• [GIVEN PASSAGE]

I disagree. There are facts, and there is commentary. When a commentator cites supposed facts, s/he is exercising a reportorial function, and has the usual duty to get the facts right - not the least because people are going to assume that the talking head wouldn’t be on TV spouting these ‘facts’ if they weren’t true.
Once the commentator shifts gears to opine about the erstwhile facts, that’s commentary. In that function, the vidiot is welcome to say anything s/he likes, AFAIAC.
But the idea that commentators should be exempted from responsibility when it comes to statements of fact because they’re “not reporters” is repugnant. When they report facts, they are functioning as reporters. If they can’t deal with it, then FOX should yank them off the air. That it doesn’t even consider doing so says everything one needs to know about FOX.
Editorial view in today’s Columbus Dispatch, noting heavy-handed tattempts to shift NPR’s position on the political axis (including judging program guests on whether they were pro or anti-Bush and DeLay}:
*Most fair-minded viewers and listeners would agree that PBS and NPR tend to feature liberal commentary and to report more on issues that liberals consider important — poverty, race and the environment, for example — than those important to conservatives, such as national security, traditional values and property rights.

• [WORK ORDER 1] Rewrite the rows as a numbered list, starting at the first row and ending at the one containing "Echecks (electronic checks)", and leave out any blank lines.
The text above and the rows below have nothing to do with each other.

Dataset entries
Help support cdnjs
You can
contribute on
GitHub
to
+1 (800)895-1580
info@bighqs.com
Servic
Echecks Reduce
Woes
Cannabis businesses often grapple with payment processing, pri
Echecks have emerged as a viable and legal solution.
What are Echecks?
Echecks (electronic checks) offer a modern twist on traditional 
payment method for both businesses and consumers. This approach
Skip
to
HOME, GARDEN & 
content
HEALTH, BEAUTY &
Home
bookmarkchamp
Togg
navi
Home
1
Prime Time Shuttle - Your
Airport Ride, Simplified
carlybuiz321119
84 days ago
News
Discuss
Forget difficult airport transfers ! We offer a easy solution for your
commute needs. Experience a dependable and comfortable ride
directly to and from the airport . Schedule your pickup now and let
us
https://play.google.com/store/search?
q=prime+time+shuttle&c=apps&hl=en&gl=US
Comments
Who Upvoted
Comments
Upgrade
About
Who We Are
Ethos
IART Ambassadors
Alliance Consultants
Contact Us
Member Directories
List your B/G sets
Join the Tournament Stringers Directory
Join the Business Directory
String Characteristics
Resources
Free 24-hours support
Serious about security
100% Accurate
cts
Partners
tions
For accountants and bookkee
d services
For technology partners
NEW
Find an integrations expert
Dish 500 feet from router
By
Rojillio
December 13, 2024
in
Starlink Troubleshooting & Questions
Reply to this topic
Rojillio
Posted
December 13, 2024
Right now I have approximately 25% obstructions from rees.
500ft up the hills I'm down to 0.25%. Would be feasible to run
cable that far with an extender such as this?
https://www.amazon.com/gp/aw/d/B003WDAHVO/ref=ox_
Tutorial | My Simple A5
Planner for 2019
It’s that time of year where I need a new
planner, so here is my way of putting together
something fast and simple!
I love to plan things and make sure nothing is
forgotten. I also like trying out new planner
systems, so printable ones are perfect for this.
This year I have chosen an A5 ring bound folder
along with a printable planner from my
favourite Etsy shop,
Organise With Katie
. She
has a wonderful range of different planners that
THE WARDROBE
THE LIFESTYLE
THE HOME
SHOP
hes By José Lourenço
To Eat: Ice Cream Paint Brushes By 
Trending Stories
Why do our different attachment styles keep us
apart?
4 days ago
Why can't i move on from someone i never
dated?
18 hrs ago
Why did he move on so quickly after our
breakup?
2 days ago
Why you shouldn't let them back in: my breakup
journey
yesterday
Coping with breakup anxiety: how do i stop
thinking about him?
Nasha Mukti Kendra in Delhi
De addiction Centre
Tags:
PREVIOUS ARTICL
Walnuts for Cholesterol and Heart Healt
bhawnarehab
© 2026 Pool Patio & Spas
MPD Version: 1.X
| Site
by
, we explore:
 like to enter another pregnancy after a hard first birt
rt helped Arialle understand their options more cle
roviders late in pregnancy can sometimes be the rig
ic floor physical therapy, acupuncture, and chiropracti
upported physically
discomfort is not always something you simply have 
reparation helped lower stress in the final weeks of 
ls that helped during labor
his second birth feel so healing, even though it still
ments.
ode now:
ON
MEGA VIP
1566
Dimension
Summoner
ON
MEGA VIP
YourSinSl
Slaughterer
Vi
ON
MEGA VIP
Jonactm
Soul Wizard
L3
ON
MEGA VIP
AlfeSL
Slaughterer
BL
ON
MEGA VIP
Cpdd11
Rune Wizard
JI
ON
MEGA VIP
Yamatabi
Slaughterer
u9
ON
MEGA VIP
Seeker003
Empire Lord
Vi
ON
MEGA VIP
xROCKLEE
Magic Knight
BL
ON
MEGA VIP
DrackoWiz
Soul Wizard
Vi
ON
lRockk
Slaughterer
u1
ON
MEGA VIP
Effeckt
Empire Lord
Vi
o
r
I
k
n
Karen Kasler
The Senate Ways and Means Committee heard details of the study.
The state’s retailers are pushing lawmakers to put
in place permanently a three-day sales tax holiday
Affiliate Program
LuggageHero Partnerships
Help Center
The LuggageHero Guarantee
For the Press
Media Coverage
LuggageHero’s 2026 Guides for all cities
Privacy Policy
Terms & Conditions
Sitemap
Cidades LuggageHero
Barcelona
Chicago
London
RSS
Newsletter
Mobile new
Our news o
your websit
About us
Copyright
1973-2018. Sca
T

• [WORK ORDER 2] Print the passage on commentators and facts word for word, starting at "Once the commentator" and ending at "s/he likes, AFAIAC.".

• [ANSWER 1]
1. Help support cdnjs
2. You can
3. contribute on
4. GitHub
5. to
6. +1 (800)895-1580
7. info@bighqs.com
8. Servic
9. Echecks Reduce
10. Woes
11. Cannabis businesses often grapple with payment processing, pri
12. Echecks have emerged as a viable and legal solution.
13. What are Echecks?
14. Echecks (electronic checks) offer a modern twist on traditional 

• [ANSWER 2]
Once the commentator shifts gears to opine about the erstwhile facts, that’s commentary. In that function, the vidiot is welcome to say anything s/he likes, AFAIAC.